▶ EXERCISE INSTRUCTIONS
Write only the number of lines in the data that contain the word "PARA".

▶ RECORD EXTRACTS
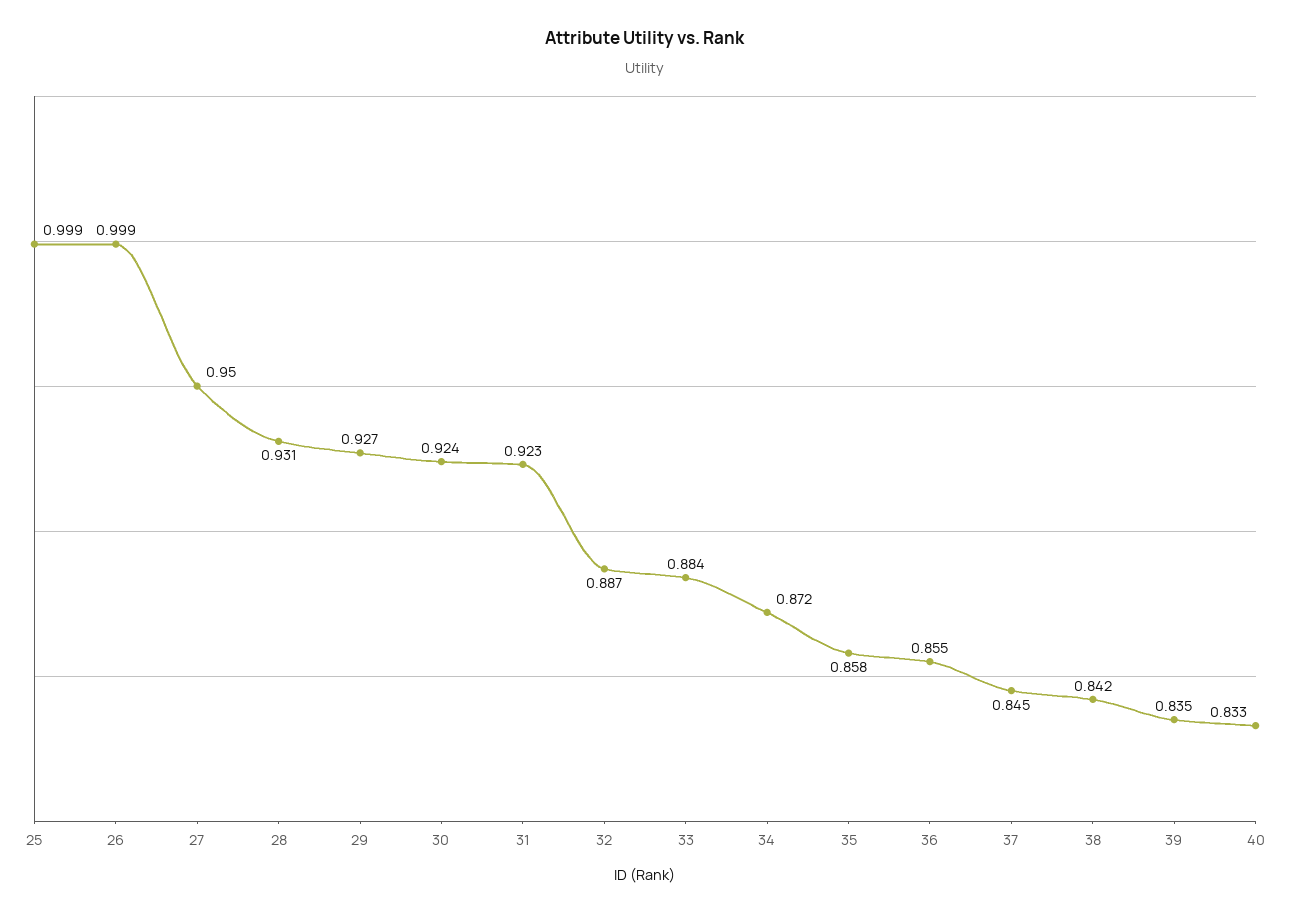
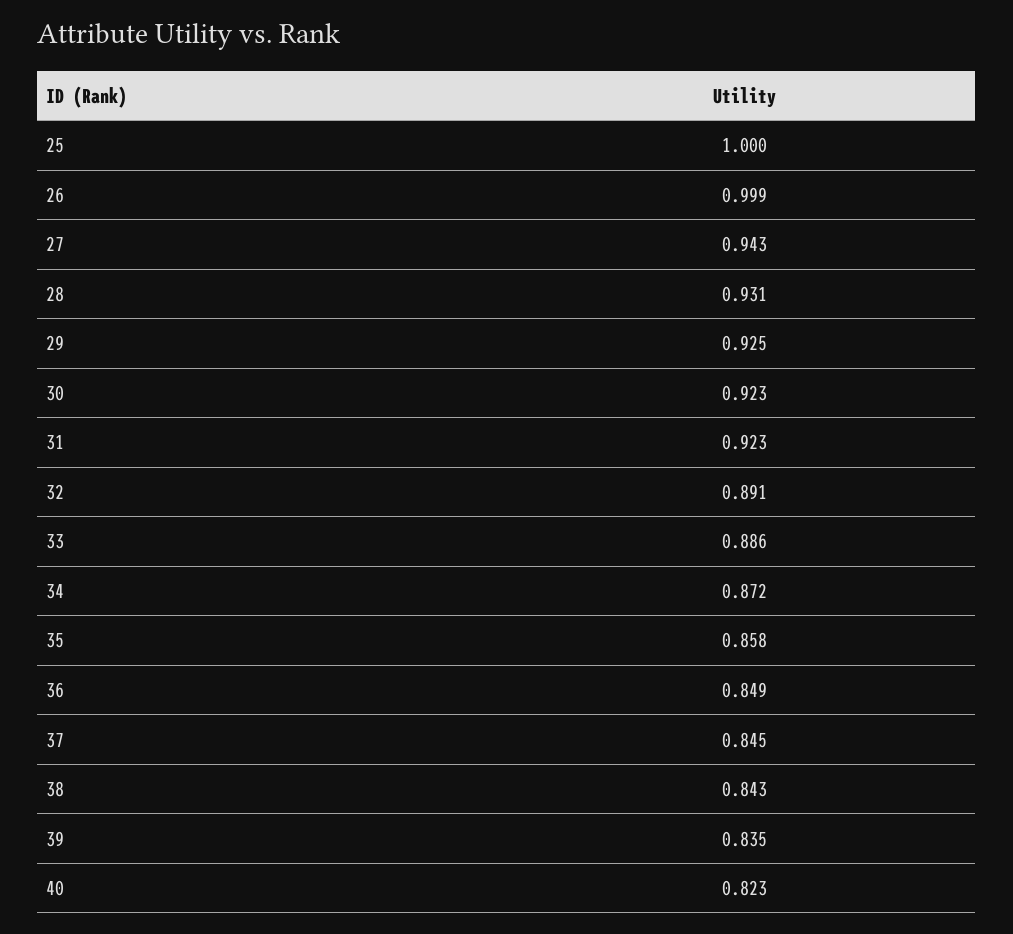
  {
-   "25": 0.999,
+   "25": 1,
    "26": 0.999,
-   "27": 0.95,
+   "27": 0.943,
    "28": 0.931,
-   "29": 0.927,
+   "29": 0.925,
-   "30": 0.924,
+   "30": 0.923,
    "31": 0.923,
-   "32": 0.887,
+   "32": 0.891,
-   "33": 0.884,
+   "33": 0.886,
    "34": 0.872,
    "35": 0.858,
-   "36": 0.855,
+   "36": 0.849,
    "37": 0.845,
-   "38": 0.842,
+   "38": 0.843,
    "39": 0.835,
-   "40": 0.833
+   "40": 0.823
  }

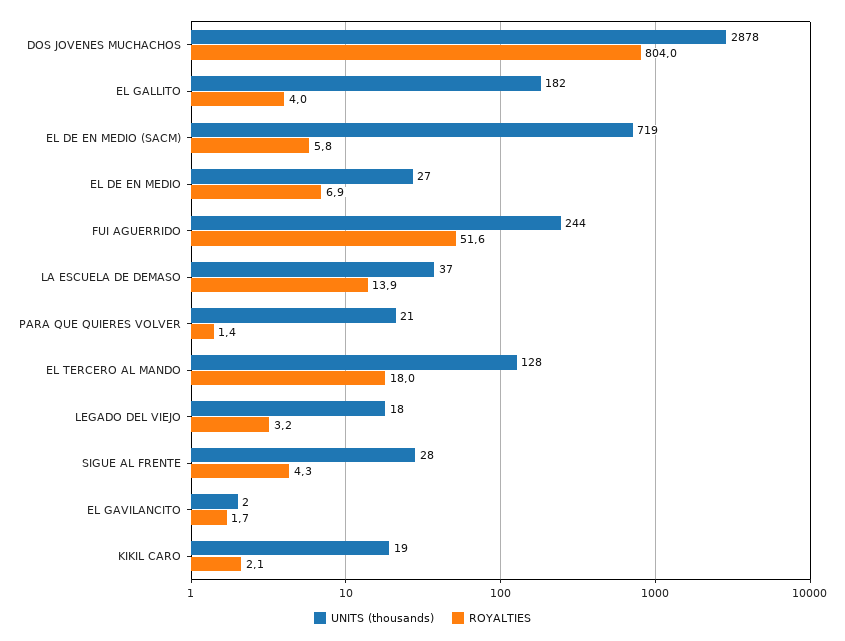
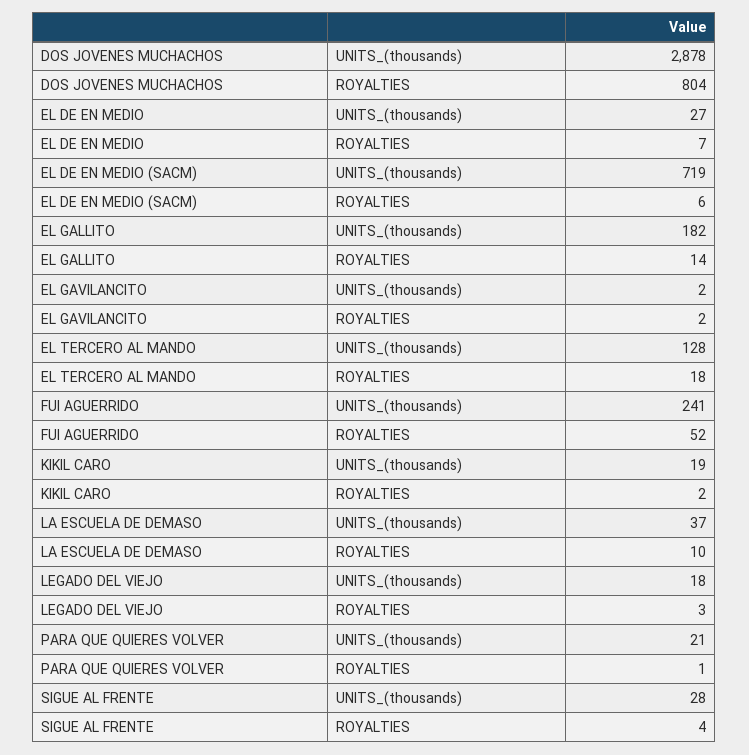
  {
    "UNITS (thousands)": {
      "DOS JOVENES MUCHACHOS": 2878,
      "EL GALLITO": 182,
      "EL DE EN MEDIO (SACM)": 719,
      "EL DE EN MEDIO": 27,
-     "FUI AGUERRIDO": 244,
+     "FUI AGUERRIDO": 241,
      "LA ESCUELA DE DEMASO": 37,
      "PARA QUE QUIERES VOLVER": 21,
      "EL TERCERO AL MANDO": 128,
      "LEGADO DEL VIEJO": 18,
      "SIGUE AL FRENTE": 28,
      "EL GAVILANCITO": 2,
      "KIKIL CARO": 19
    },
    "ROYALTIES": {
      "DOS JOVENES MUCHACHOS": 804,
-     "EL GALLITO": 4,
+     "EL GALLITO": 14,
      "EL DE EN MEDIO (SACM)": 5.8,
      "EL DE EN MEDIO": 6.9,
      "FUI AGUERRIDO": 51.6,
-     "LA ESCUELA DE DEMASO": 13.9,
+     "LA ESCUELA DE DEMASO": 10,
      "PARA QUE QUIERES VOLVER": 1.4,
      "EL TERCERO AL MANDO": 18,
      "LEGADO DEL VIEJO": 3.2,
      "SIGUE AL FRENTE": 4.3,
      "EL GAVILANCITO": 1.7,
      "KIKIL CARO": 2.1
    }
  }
* * *
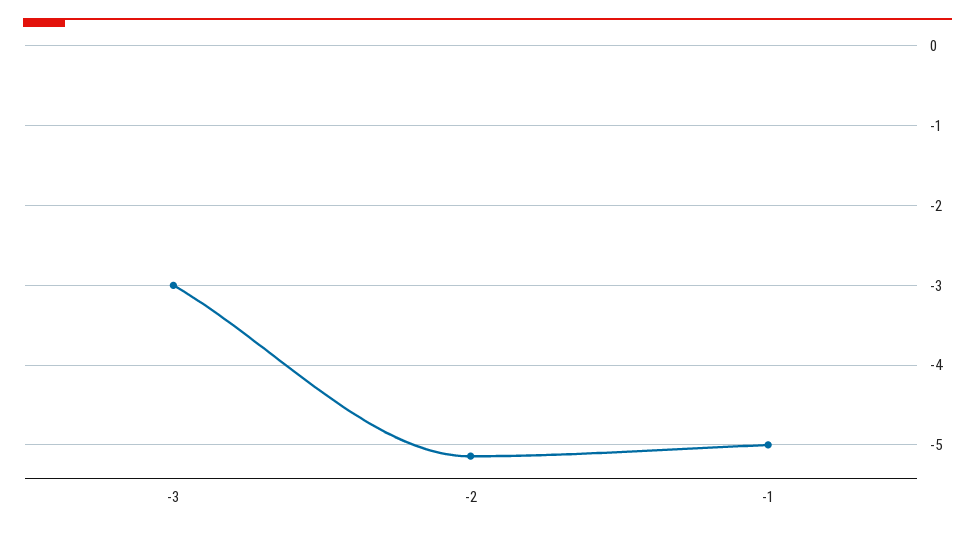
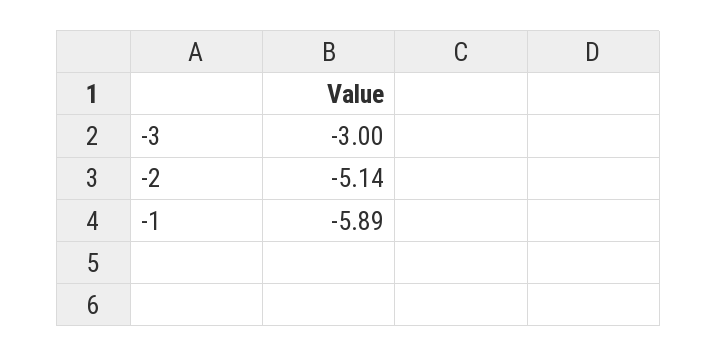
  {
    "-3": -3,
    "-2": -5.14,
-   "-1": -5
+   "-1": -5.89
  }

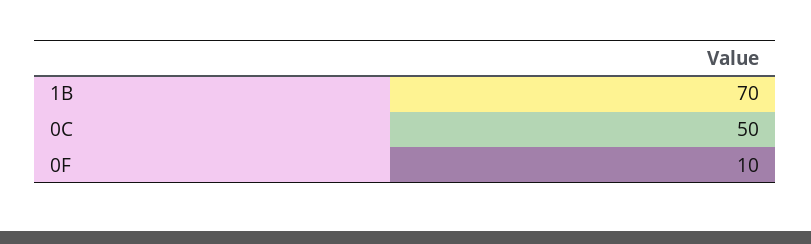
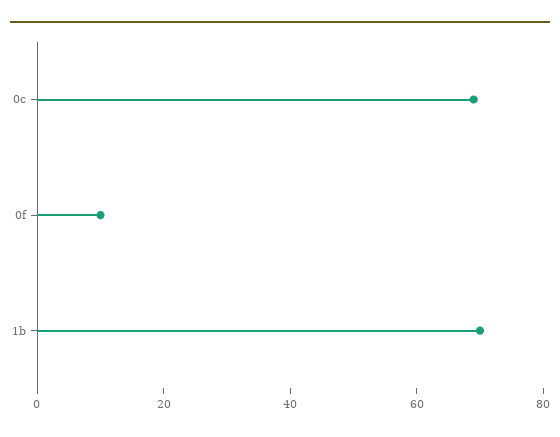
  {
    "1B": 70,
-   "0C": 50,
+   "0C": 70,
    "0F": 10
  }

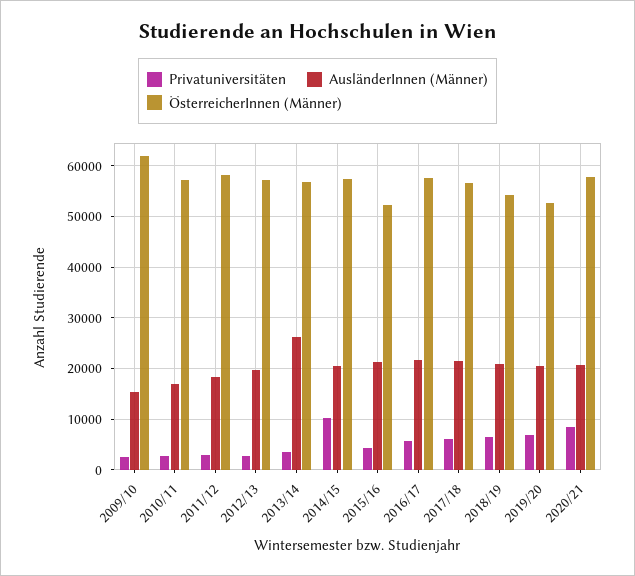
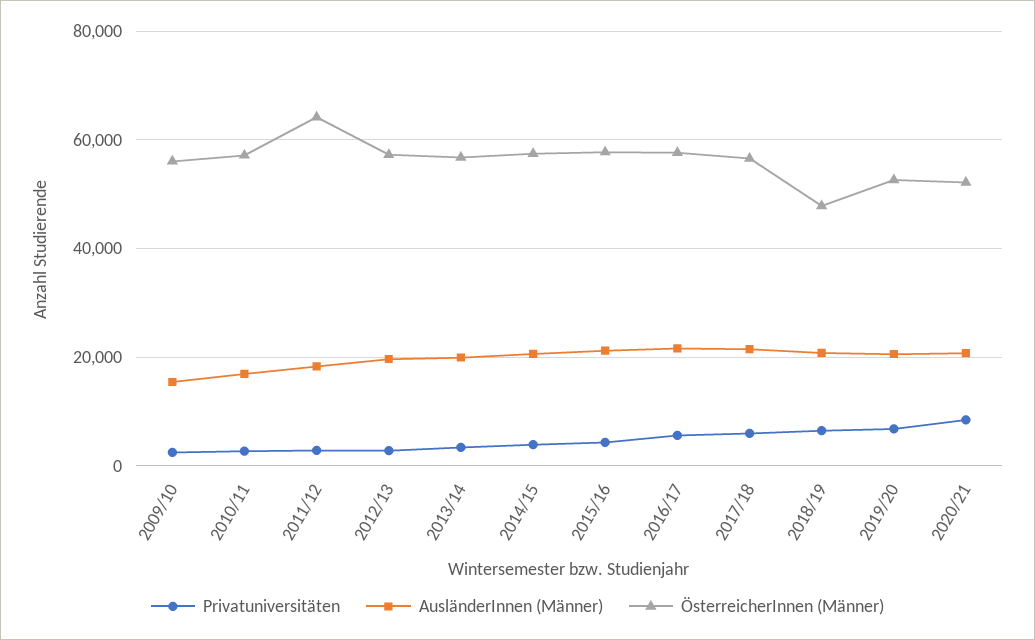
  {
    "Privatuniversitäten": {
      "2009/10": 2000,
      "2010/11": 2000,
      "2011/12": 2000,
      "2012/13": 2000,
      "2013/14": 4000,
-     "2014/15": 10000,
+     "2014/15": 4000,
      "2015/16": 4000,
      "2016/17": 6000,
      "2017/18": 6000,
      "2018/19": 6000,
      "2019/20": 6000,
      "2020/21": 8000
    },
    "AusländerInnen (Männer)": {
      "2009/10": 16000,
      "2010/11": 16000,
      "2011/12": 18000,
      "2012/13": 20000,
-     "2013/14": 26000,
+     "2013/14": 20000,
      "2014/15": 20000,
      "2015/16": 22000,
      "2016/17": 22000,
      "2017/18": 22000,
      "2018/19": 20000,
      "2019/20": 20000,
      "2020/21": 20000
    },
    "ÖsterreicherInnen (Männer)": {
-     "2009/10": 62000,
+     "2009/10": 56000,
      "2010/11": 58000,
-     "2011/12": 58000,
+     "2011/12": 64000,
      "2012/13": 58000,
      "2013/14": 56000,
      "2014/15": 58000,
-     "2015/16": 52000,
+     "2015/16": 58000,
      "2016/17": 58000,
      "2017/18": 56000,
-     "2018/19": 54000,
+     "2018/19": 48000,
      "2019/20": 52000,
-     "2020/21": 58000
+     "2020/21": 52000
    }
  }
---
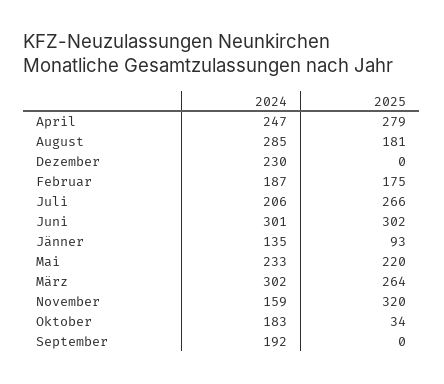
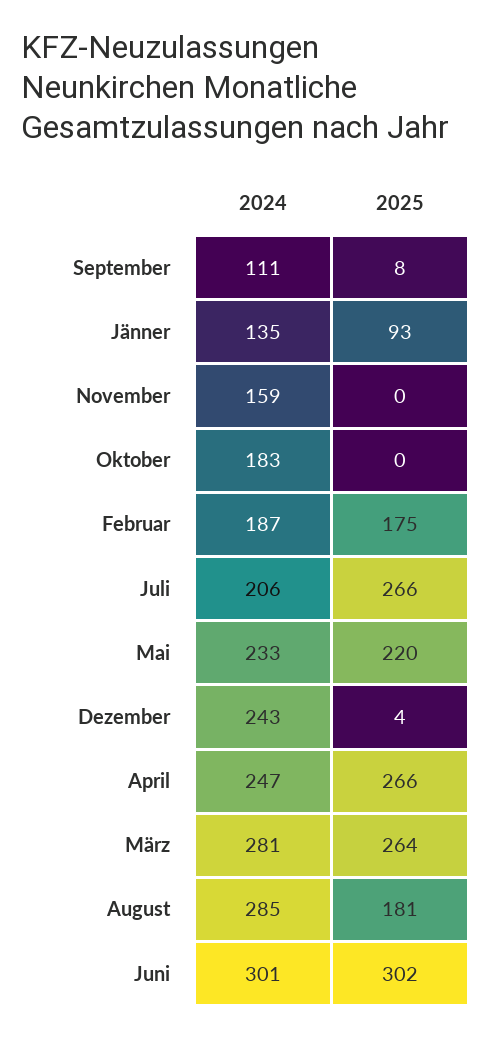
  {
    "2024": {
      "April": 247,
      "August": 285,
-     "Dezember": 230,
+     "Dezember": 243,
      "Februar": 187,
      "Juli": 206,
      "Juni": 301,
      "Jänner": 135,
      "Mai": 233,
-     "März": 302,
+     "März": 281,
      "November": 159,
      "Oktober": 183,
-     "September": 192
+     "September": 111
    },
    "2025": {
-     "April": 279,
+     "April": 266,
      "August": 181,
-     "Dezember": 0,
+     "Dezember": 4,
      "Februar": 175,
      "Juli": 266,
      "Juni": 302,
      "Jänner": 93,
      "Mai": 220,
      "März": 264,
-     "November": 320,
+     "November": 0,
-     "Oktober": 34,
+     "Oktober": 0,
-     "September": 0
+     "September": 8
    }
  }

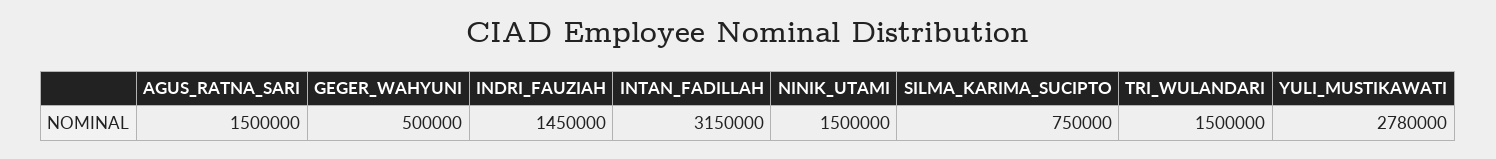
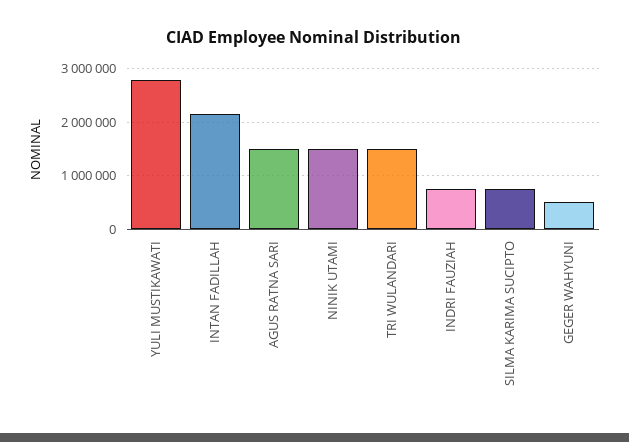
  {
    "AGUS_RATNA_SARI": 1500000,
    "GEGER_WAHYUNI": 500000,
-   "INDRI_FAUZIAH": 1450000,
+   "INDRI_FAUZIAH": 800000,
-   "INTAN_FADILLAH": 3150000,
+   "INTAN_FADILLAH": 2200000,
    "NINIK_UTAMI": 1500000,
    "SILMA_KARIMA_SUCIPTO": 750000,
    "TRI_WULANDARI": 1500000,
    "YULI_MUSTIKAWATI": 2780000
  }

▶ EXERCISE OUTPUT
2